Breast Cancer Breakdown: Genetic Testing

Some women with a family history of breast cancer have genetic mutations that raise their
risk. And while genes are just one risk factor for the disease, knowing your status can help
you make some important decisions.
Women with mutations in the genes BRCA1 or BRCA2 are five times more likely to be
diagnosed with breast cancer, according to the National Cancer Institute. That means that
60 percent of women with a BRCA mutation will develop breast cancer in their lifetime,
compared to 12 percent of women in the general population.
But less than 1 percent of women actually have a BRCA mutation, making costly genetic
testing unnecessary for most.
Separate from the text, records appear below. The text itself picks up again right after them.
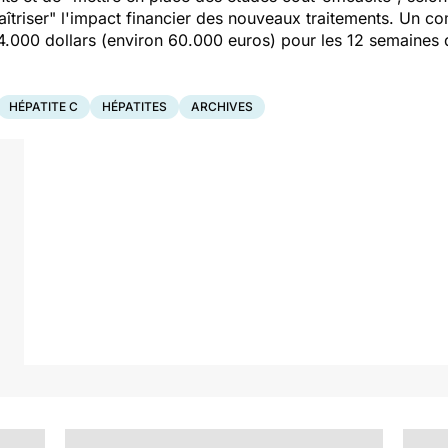
aîtriser" l'impact financier des nouveaux traitements. Un c
84.000 dollars (environ 60.000 euros) pour les 12 semaines 
HÉPATITE C
HÉPATITES
ARCHIVES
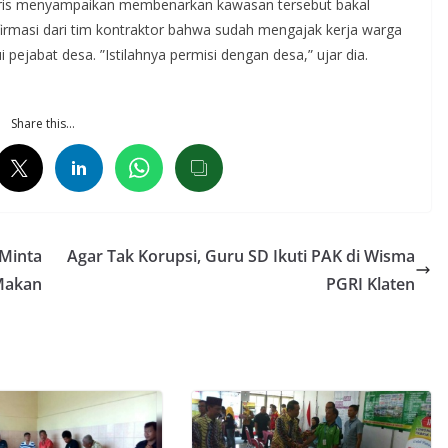
Aris menyampaikan membenarkan kawasan tersebut bakal
rmasi dari tim kontraktor bahwa sudah mengajak kerja warga
i pejabat desa. ”Istilahnya permisi dengan desa,” ujar dia.
Share this…
 Minta
Agar Tak Korupsi, Guru SD Ikuti PAK di Wisma
Makan
PGRI Klaten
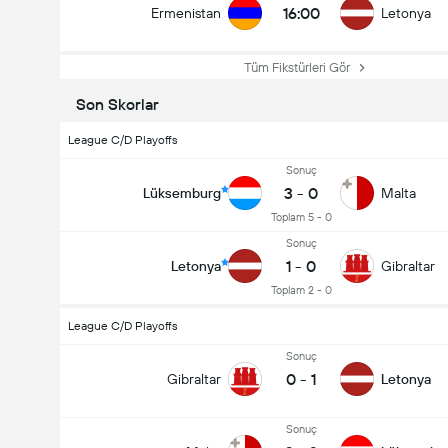
16:00
Ermenistan
Letonya
Tüm Fikstürleri Gör
Son Skorlar
League C/D Playoffs
Sonuç
3
-
0
Lüksemburg
Malta
Toplam 5 - 0
Sonuç
1
-
0
Letonya
Gibraltar
Toplam 2 - 0
League C/D Playoffs
Sonuç
0
-
1
Gibraltar
Letonya
Sonuç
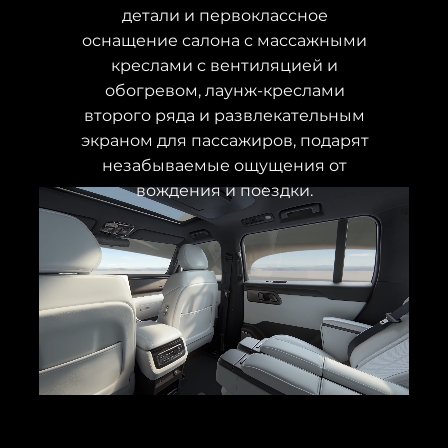
детали и первоклассное
оснащение салона с массажными
креслами с вентиляцией и
обогревом, лаунж-креслами
второго ряда и развлекательным
экраном для пассажиров, подарят
незабываемые ощущения от
вождения и поездки.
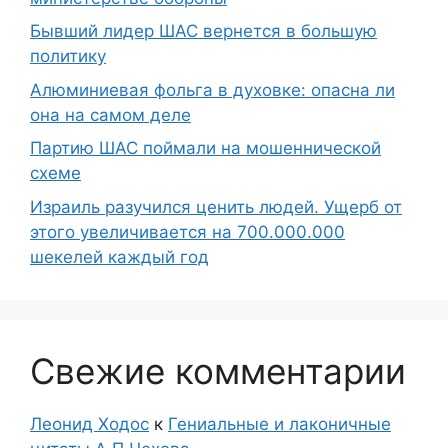
Бывший лидер ШАС вернется в большую
политику
Алюминиевая фольга в духовке: опасна ли
она на самом деле
Партию ШАС поймали на мошеннической
схеме
Израиль разучился ценить людей. Ущерб от
этого увеличивается на 700.000.000
шекелей каждый год
Свежие комментарии
Леонид Ходос
к
Гениальные и лаконичные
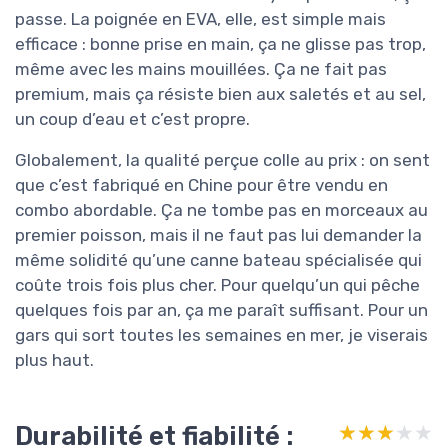
passe. La poignée en EVA, elle, est simple mais
efficace : bonne prise en main, ça ne glisse pas trop,
même avec les mains mouillées. Ça ne fait pas
premium, mais ça résiste bien aux saletés et au sel,
un coup d’eau et c’est propre.
Globalement, la qualité perçue colle au prix : on sent
que c’est fabriqué en Chine pour être vendu en
combo abordable. Ça ne tombe pas en morceaux au
premier poisson, mais il ne faut pas lui demander la
même solidité qu’une canne bateau spécialisée qui
coûte trois fois plus cher. Pour quelqu’un qui pêche
quelques fois par an, ça me paraît suffisant. Pour un
gars qui sort toutes les semaines en mer, je viserais
plus haut.
Durabilité et fiabilité :
★★★★★
★★★★★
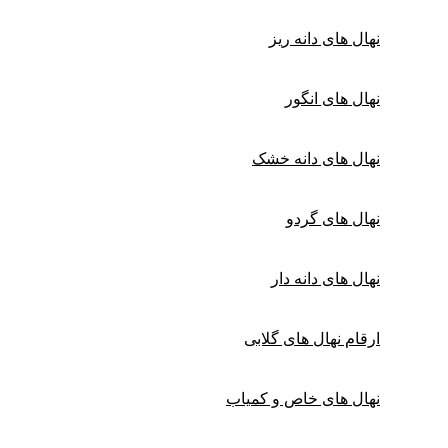
نهال های دانه ریز
نهال های انگور
نهال های دانه خشک
نهال های گردو
نهال های دانه دار
ارقام نهال های گلابی
نهال های خاص و کمیاب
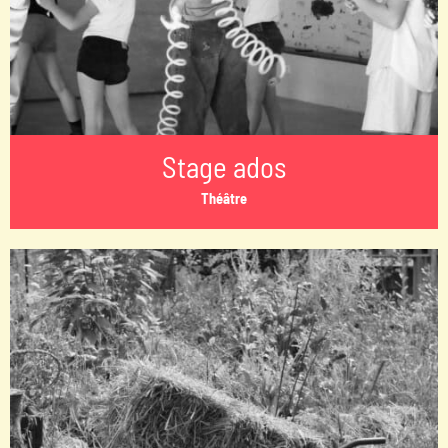
Stage ados
Théâtre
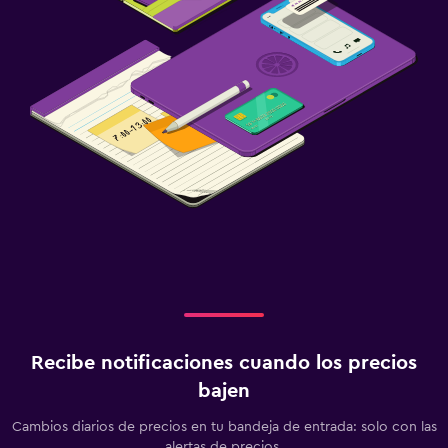
Spa
Gimnasio
Gimnasio
Recibe notificaciones cuando los precios
bajen
Cambios diarios de precios en tu bandeja de entrada: solo con las
alertas de precios.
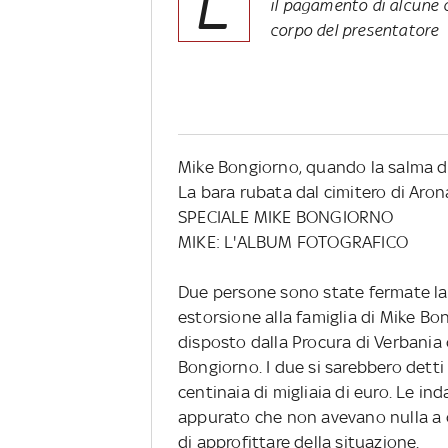
L
il pagamento di alcune c
corpo del presentatore
Mike Bongiorno, quando la salma di
La bara rubata dal cimitero di Aro
SPECIALE MIKE BONGIORNO
MIKE: L'ALBUM FOTOGRAFICO
Due persone sono state fermate la 
estorsione alla famiglia di Mike Bon
disposto dalla Procura di Verbania
Bongiorno. I due si sarebbero detti 
centinaia di migliaia di euro. Le in
appurato che non avevano nulla a c
di approfittare della situazione.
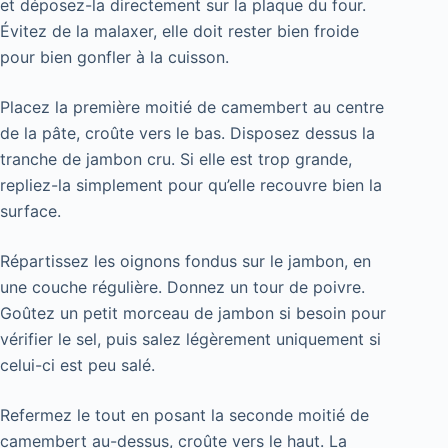
et déposez-la directement sur la plaque du four.
Évitez de la malaxer, elle doit rester bien froide
pour bien gonfler à la cuisson.
Placez la première moitié de camembert au centre
de la pâte, croûte vers le bas. Disposez dessus la
tranche de jambon cru. Si elle est trop grande,
repliez-la simplement pour qu’elle recouvre bien la
surface.
Répartissez les oignons fondus sur le jambon, en
une couche régulière. Donnez un tour de poivre.
Goûtez un petit morceau de jambon si besoin pour
vérifier le sel, puis salez légèrement uniquement si
celui-ci est peu salé.
Refermez le tout en posant la seconde moitié de
camembert au-dessus, croûte vers le haut. La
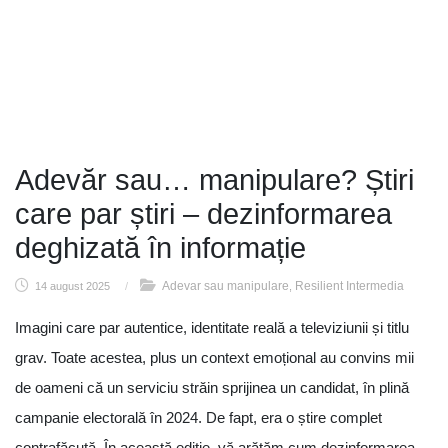
Adevăr sau… manipulare? Știri
care par știri – dezinformarea
deghizată în informație
Adevar sau manipulare
Resilient Intermedia
14 august 2025
/
,
Imagini care par autentice, identitate reală a televiziunii și titlu
grav. Toate acestea, plus un context emoțional au convins mii
de oameni că un serviciu străin sprijinea un candidat, în plină
campanie electorală în 2024. De fapt, era o știre complet
contrafăcută. În această ediție, vă arătăm cum dezinformarea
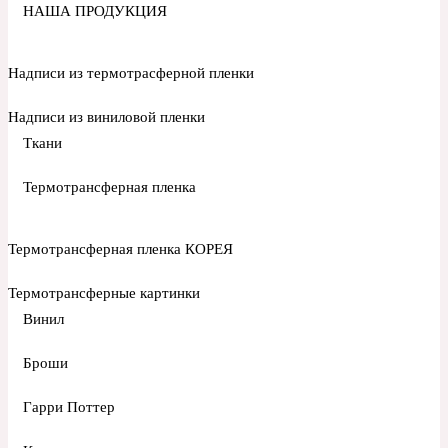
НАША ПРОДУКЦИЯ
Надписи из термотрасферной пленки
Надписи из виниловой пленки
Ткани
Термотрансферная пленка
Термотрансферная пленка КОРЕЯ
Термотрансферные картинки
Винил
Броши
Гарри Поттер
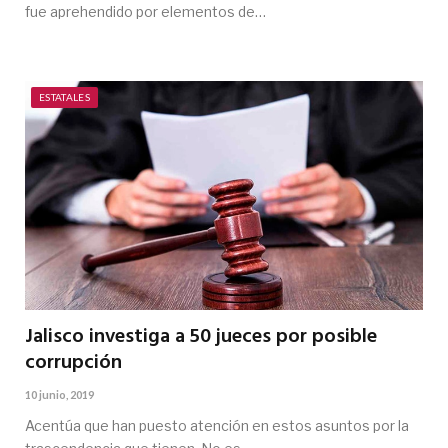
fue aprehendido por elementos de…
ESTATALES
Jalisco investiga a 50 jueces por posible
corrupción
10 junio, 2019
Acentúa que han puesto atención en estos asuntos por la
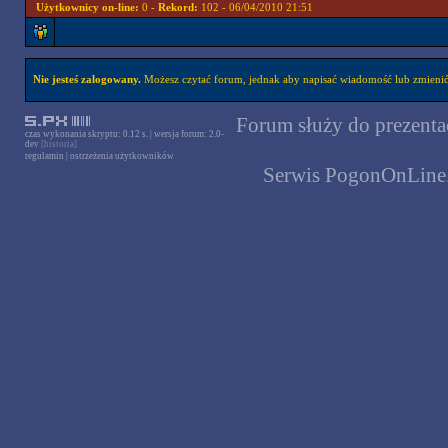
Użytkownicy on-line:
0 -
Rekord:
102 - 06/04/2010 21:51
Nie jesteś zalogowany.
Możesz czytać forum, jednak aby napisać wiadomość lub zmienić 
Forum służy do prezentac
czas wykonania skryptu: 0.12 s. | wersja forum: 2.0-
dev
[historia]
regulamin
|
ostrzeżenia użytkowników
Serwis PogonOnLine.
While the decision to get tested is a personal one, here are
some guidelines that can help you make the call:
For women who are not of Ashkenazi Jewish descent, the NCI recommends genetic
testing if you have:
Two first-degree relatives diagnosed with breast cancer, with one of them before age 51. First-degree relatives include your mother
or sister;
Three or more first- or second-degree relatives diagnosed with breast cancer. Second-degree relatives include your grandmother
or aunt;
A combination of first- and second-degree relatives diagnosed with breast cancer or ovarian cancer;
A first-degree relative diagnosed with cancer in both breasts;
A combination of first- or second-degree relatives diagnosed with ovarian cancer;
A first- or second-degree relative diagnosed with breast and ovarian cancer;
A male relative diagnosed with breast cancer.